XII. Ce discours fit une telle impression sur les Ioniens, qu’ils déférèrent à Denys le commandement de la flotte. Celui-ci faisait avancer tous les jours les vaisseaux, présentant un front étroit sur beaucoup de profondeur, et les faisait passer entre les rangs, et se retirer ensuite promptement pour revenir après, afin d’exercer les rameurs et de tenir en haleine les soldats. Le reste du jour il tenait les vaisseaux à l’ancre[1], sans donner aux Ioniens, dans toute la journée, un seul moment de relâche. Les Ioniens obéirent exactement pendant sept jours ; mais le jour après ceux-ci, accablés par la fatigue et l’ardeur du soleil, comme des gens qui n’étaient pas accoutumés à tant de travaux : « Quel dieu, se disaient-ils l’un à l’autre, avons-nous donc offensé, pour essuyer tant de fatigues ? Avons-nous donc perdu le sens et la raison, pour nous remettre entre les mains d’un Phocéen présomptueux qui nous maîtrise, quoiqu’il n’ait fourni que trois vaisseaux, et qui nous accable de travaux insupportables ? Déjà plusieurs d’entre nous ont éprouvé des maladies, beaucoup d’autres en sont menacés.
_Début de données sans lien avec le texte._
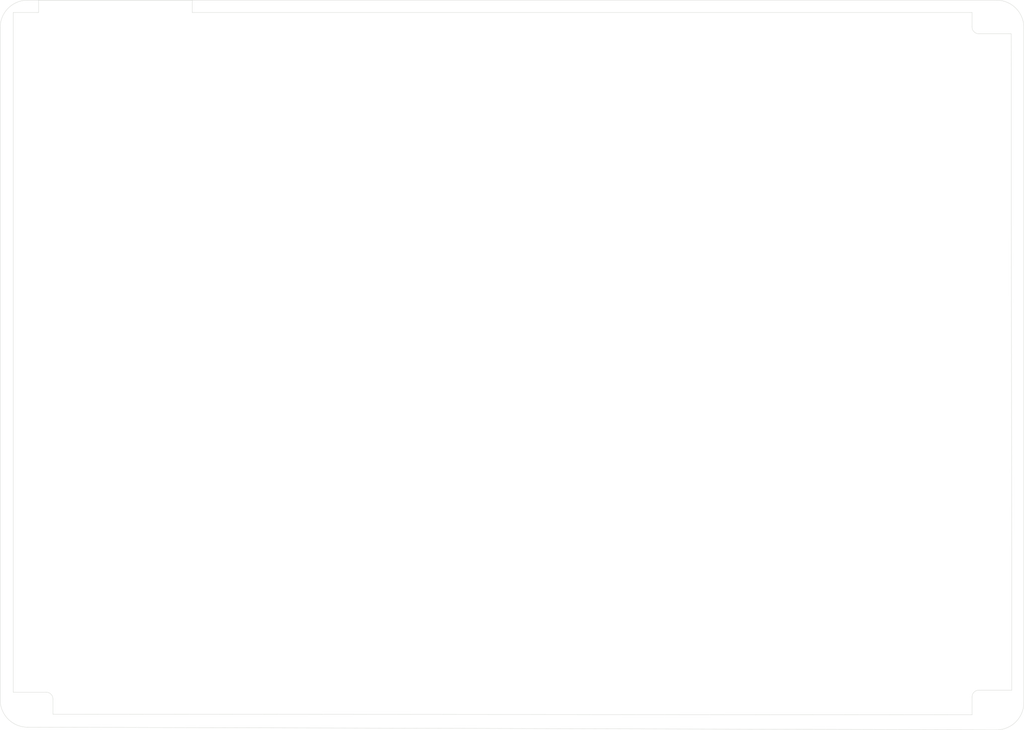
<source format=kicad_pcb>
(kicad_pcb
	(version 20240108)
	(generator "pcbnew")
	(generator_version "8.0")
	(general
		(thickness 1.6)
		(legacy_teardrops no)
	)
	(paper "A4")
	(layers
		(0 "F.Cu" signal)
		(31 "B.Cu" signal)
		(32 "B.Adhes" user "B.Adhesive")
		(33 "F.Adhes" user "F.Adhesive")
		(34 "B.Paste" user)
		(35 "F.Paste" user)
		(36 "B.SilkS" user "B.Silkscreen")
		(37 "F.SilkS" user "F.Silkscreen")
		(38 "B.Mask" user)
		(39 "F.Mask" user)
		(40 "Dwgs.User" user "User.Drawings")
		(41 "Cmts.User" user "User.Comments")
		(42 "Eco1.User" user "User.Eco1")
		(43 "Eco2.User" user "User.Eco2")
		(44 "Edge.Cuts" user)
		(45 "Margin" user)
		(46 "B.CrtYd" user "B.Courtyard")
		(47 "F.CrtYd" user "F.Courtyard")
		(48 "B.Fab" user)
		(49 "F.Fab" user)
		(50 "User.1" user)
		(51 "User.2" user)
		(52 "User.3" user)
		(53 "User.4" user)
		(54 "User.5" user)
		(55 "User.6" user)
		(56 "User.7" user)
		(57 "User.8" user)
		(58 "User.9" user)
	)
	(setup
		(pad_to_mask_clearance 0)
		(allow_soldermask_bridges_in_footprints no)
		(pcbplotparams
			(layerselection 0x0001000_7ffffffe)
			(plot_on_all_layers_selection 0x0000000_00000000)
			(disableapertmacros no)
			(usegerberextensions no)
			(usegerberattributes no)
			(usegerberadvancedattributes no)
			(creategerberjobfile no)
			(dashed_line_dash_ratio 12.000000)
			(dashed_line_gap_ratio 3.000000)
			(svgprecision 4)
			(plotframeref no)
			(viasonmask no)
			(mode 1)
			(useauxorigin no)
			(hpglpennumber 1)
			(hpglpenspeed 20)
			(hpglpendiameter 15.000000)
			(pdf_front_fp_property_popups yes)
			(pdf_back_fp_property_popups yes)
			(dxfpolygonmode yes)
			(dxfimperialunits yes)
			(dxfusepcbnewfont yes)
			(psnegative no)
			(psa4output no)
			(plotreference yes)
			(plotvalue yes)
			(plotfptext yes)
			(plotinvisibletext no)
			(sketchpadsonfab no)
			(subtractmaskfromsilk no)
			(outputformat 3)
			(mirror no)
			(drillshape 0)
			(scaleselection 1)
			(outputdirectory "./")
		)
	)
	(net 0 "")
	(gr_arc
		(start 223.084677 33.171573)
		(mid 225.913116 34.343134)
		(end 227.084677 37.171573)
		(stroke
			(width 0.05)
			(type default)
		)
		(layer "Edge.Cuts")
		(uuid "095000bc-7601-43d1-87ba-825e751e428c")
	)
	(gr_line
		(start 79.728427 134.071573)
		(end 84.528427 134.071573)
		(stroke
			(width 0.05)
			(type default)
		)
		(layer "Edge.Cuts")
		(uuid "0b277c8e-6438-4789-8762-55795e62a322")
	)
	(gr_line
		(start 219.528427 134.771573)
		(end 219.528427 137.371573)
		(stroke
			(width 0.05)
			(type default)
		)
		(layer "Edge.Cuts")
		(uuid "18a9e161-7045-4b52-a13d-f5657470dbd8")
	)
	(gr_line
		(start 85.528427 137.271573)
		(end 85.528427 135.071573)
		(stroke
			(width 0.05)
			(type default)
		)
		(layer "Edge.Cuts")
		(uuid "28554ba5-0959-4772-b189-726c71f1a71b")
	)
	(gr_line
		(start 225.228427 38.071573)
		(end 225.328427 133.771573)
		(stroke
			(width 0.05)
			(type default)
		)
		(layer "Edge.Cuts")
		(uuid "2c15f2f1-7345-4a7c-9af7-e285355aa6f9")
	)
	(gr_arc
		(start 81.828427 139.171573)
		(mid 79 138)
		(end 77.828427 135.171573)
		(stroke
			(width 0.05)
			(type default)
		)
		(layer "Edge.Cuts")
		(uuid "2d003861-838d-43c6-8a9d-03391d0d6bd6")
	)
	(gr_line
		(start 225.328427 133.771573)
		(end 220.528427 133.771573)
		(stroke
			(width 0.05)
			(type default)
		)
		(layer "Edge.Cuts")
		(uuid "33867426-9314-4bcb-a540-cfadf1070287")
	)
	(gr_line
		(start 219.528427 34.971573)
		(end 219.528427 37.071573)
		(stroke
			(width 0.05)
			(type default)
		)
		(layer "Edge.Cuts")
		(uuid "3d395dc1-80db-4854-8cc2-0c6c07721837")
	)
	(gr_arc
		(start 220.528427 38.071573)
		(mid 219.82132 37.77868)
		(end 219.528427 37.071573)
		(stroke
			(width 0.05)
			(type default)
		)
		(layer "Edge.Cuts")
		(uuid "43f7bf70-7ec1-4443-a6ef-0da573ffd507")
	)
	(gr_line
		(start 81.828427 33.171573)
		(end 223.084677 33.171573)
		(stroke
			(width 0.05)
			(type default)
		)
		(layer "Edge.Cuts")
		(uuid "4d98f6a3-4e92-4607-b027-d26565c30c04")
	)
	(gr_line
		(start 105.828427 34.971573)
		(end 219.528427 34.971573)
		(stroke
			(width 0.05)
			(type default)
		)
		(layer "Edge.Cuts")
		(uuid "566fafb6-b0d3-4856-852e-64c361acd7ac")
	)
	(gr_arc
		(start 77.828427 37.171573)
		(mid 79 34.343146)
		(end 81.828427 33.171573)
		(stroke
			(width 0.05)
			(type default)
		)
		(layer "Edge.Cuts")
		(uuid "5f7e8784-283d-47b2-9d99-8e5451bb22c4")
	)
	(gr_line
		(start 79.728427 134.071573)
		(end 79.728427 34.971573)
		(stroke
			(width 0.05)
			(type default)
		)
		(layer "Edge.Cuts")
		(uuid "68d5b76c-9f55-4328-af0c-712c3e85fa39")
	)
	(gr_line
		(start 220.528427 38.071573)
		(end 225.228427 38.071573)
		(stroke
			(width 0.05)
			(type default)
		)
		(layer "Edge.Cuts")
		(uuid "73bc991e-5bd5-474b-a69c-1629fceea6e7")
	)
	(gr_arc
		(start 84.528427 134.071573)
		(mid 85.235534 134.364466)
		(end 85.528427 135.071573)
		(stroke
			(width 0.05)
			(type default)
		)
		(layer "Edge.Cuts")
		(uuid "7892181f-3d74-47db-87bf-7355595b713c")
	)
	(gr_line
		(start 83.428427 34.971573)
		(end 79.728427 34.971573)
		(stroke
			(width 0.05)
			(type default)
		)
		(layer "Edge.Cuts")
		(uuid "82a62088-408c-465b-8fbc-f6d98bbc6abe")
	)
	(gr_arc
		(start 219.528427 134.771573)
		(mid 219.82132 134.064466)
		(end 220.528427 133.771573)
		(stroke
			(width 0.05)
			(type default)
		)
		(layer "Edge.Cuts")
		(uuid "88bd6feb-dc54-4dbe-ac2d-db3e7f0827f5")
	)
	(gr_line
		(start 219.528427 137.371573)
		(end 85.528427 137.271573)
		(stroke
			(width 0.05)
			(type default)
		)
		(layer "Edge.Cuts")
		(uuid "b794d8e4-8fc3-4856-9ad1-512725949ac6")
	)
	(gr_line
		(start 77.828427 37.171573)
		(end 77.828427 135.171573)
		(stroke
			(width 0.05)
			(type default)
		)
		(layer "Edge.Cuts")
		(uuid "d082d68a-8607-4d85-ae7b-f20052286240")
	)
	(gr_arc
		(start 227.084677 135.565323)
		(mid 225.913089 138.393735)
		(end 223.084677 139.565323)
		(stroke
			(width 0.05)
			(type default)
		)
		(layer "Edge.Cuts")
		(uuid "d1fb9d0f-81f6-4ea4-8733-368b29cb5c57")
	)
	(gr_line
		(start 83.428427 34.971573)
		(end 83.428427 33.171573)
		(stroke
			(width 0.05)
			(type default)
		)
		(layer "Edge.Cuts")
		(uuid "d94220a6-e01f-417d-ae4b-e772bcdad5e0")
	)
	(gr_line
		(start 105.828427 34.971573)
		(end 105.828427 33.171573)
		(stroke
			(width 0.05)
			(type default)
		)
		(layer "Edge.Cuts")
		(uuid "e1eb4227-db54-4acc-b95d-0d5efba39e8d")
	)
	(gr_line
		(start 223.084677 139.565323)
		(end 81.828427 139.171573)
		(stroke
			(width 0.05)
			(type default)
		)
		(layer "Edge.Cuts")
		(uuid "ea570c3a-fe8c-47ca-9aef-758ee36a37f7")
	)
	(gr_line
		(start 105.828427 33.171573)
		(end 83.428427 33.171573)
		(stroke
			(width 0.05)
			(type default)
		)
		(layer "Edge.Cuts")
		(uuid "f6e33c45-adfc-4b64-bdc8-420201e4e24a")
	)
	(gr_line
		(start 227.084677 37.171573)
		(end 227.084677 135.565323)
		(stroke
			(width 0.05)
			(type default)
		)
		(layer "Edge.Cuts")
		(uuid "f8fe78e8-3264-49ef-9cb6-de640bff0b4a")
	)
)

</source>
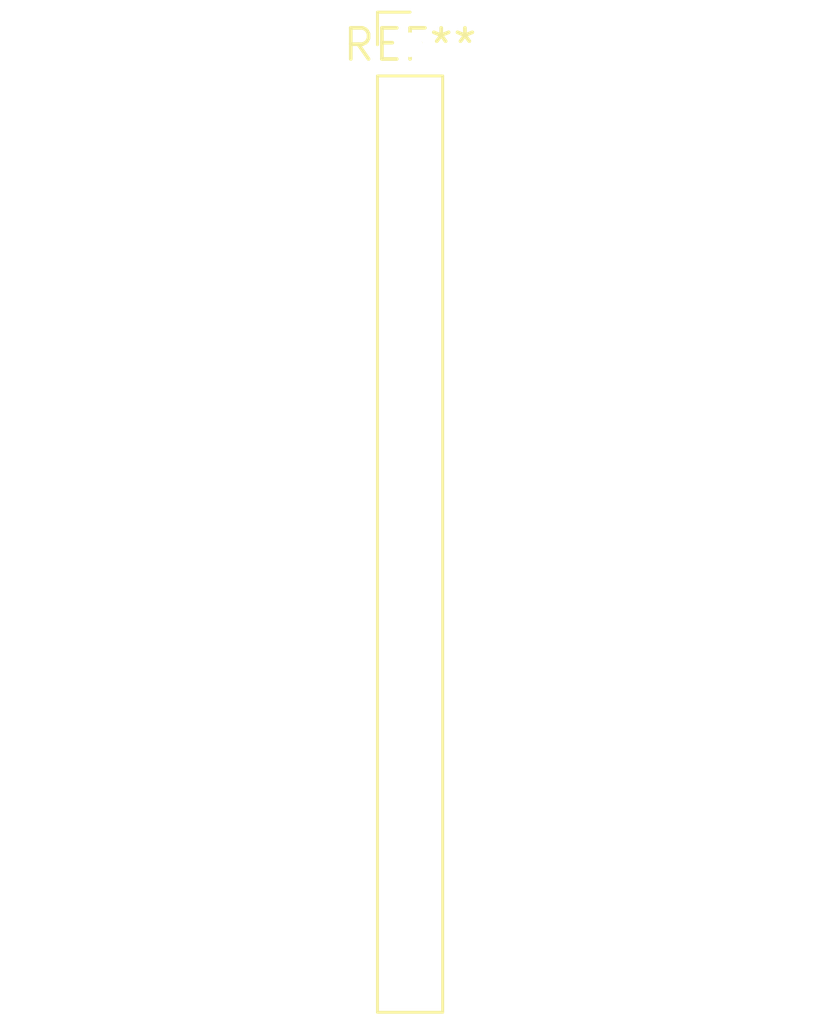
<source format=kicad_pcb>
(kicad_pcb (version 20240108) (generator pcbnew)

  (general
    (thickness 1.6)
  )

  (paper "A4")
  (layers
    (0 "F.Cu" signal)
    (31 "B.Cu" signal)
    (32 "B.Adhes" user "B.Adhesive")
    (33 "F.Adhes" user "F.Adhesive")
    (34 "B.Paste" user)
    (35 "F.Paste" user)
    (36 "B.SilkS" user "B.Silkscreen")
    (37 "F.SilkS" user "F.Silkscreen")
    (38 "B.Mask" user)
    (39 "F.Mask" user)
    (40 "Dwgs.User" user "User.Drawings")
    (41 "Cmts.User" user "User.Comments")
    (42 "Eco1.User" user "User.Eco1")
    (43 "Eco2.User" user "User.Eco2")
    (44 "Edge.Cuts" user)
    (45 "Margin" user)
    (46 "B.CrtYd" user "B.Courtyard")
    (47 "F.CrtYd" user "F.Courtyard")
    (48 "B.Fab" user)
    (49 "F.Fab" user)
    (50 "User.1" user)
    (51 "User.2" user)
    (52 "User.3" user)
    (53 "User.4" user)
    (54 "User.5" user)
    (55 "User.6" user)
    (56 "User.7" user)
    (57 "User.8" user)
    (58 "User.9" user)
  )

  (setup
    (pad_to_mask_clearance 0)
    (pcbplotparams
      (layerselection 0x00010fc_ffffffff)
      (plot_on_all_layers_selection 0x0000000_00000000)
      (disableapertmacros false)
      (usegerberextensions false)
      (usegerberattributes false)
      (usegerberadvancedattributes false)
      (creategerberjobfile false)
      (dashed_line_dash_ratio 12.000000)
      (dashed_line_gap_ratio 3.000000)
      (svgprecision 4)
      (plotframeref false)
      (viasonmask false)
      (mode 1)
      (useauxorigin false)
      (hpglpennumber 1)
      (hpglpenspeed 20)
      (hpglpendiameter 15.000000)
      (dxfpolygonmode false)
      (dxfimperialunits false)
      (dxfusepcbnewfont false)
      (psnegative false)
      (psa4output false)
      (plotreference false)
      (plotvalue false)
      (plotinvisibletext false)
      (sketchpadsonfab false)
      (subtractmaskfromsilk false)
      (outputformat 1)
      (mirror false)
      (drillshape 1)
      (scaleselection 1)
      (outputdirectory "")
    )
  )

  (net 0 "")

  (footprint "PinHeader_1x16_P2.54mm_Vertical" (layer "F.Cu") (at 0 0))

)

</source>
Tout autre mal est préférable à ceux-ci. La servitude qui nous attend serait moins rude que celle que nous éprouvons actuellement. Allons, Ioniens, ne lui obéissons plus. » Ils dirent, et sur-le-

  1. Les Grecs étaient dans l’usage de ranger leurs vaisseaux près de la côte, et de se tenir eux-mêmes à terre. Lorsque les sentinelles apercevaient les vaisseaux ennemis, ils en donnaient avis, et sur-le-champ on montait sur les vaisseaux. On se saurait faire un pas dans l’Histoire hellénique de Xénophon, sans trouver des exemples de cette coutume, qui fut cause de la destruction de la flotte athénienne à Ægos-Potamos. Les Ioniens, à qui le général ne permettait pas d’aller à terre, devaient trouver ce service très-rude ; et, comme ils n’étaient point accoutumés à la discipline militaire, il n’est point étonnant qu’il l’aient regardée comme une servitude dont ils s’empressèrent de secouer le joug. (L.)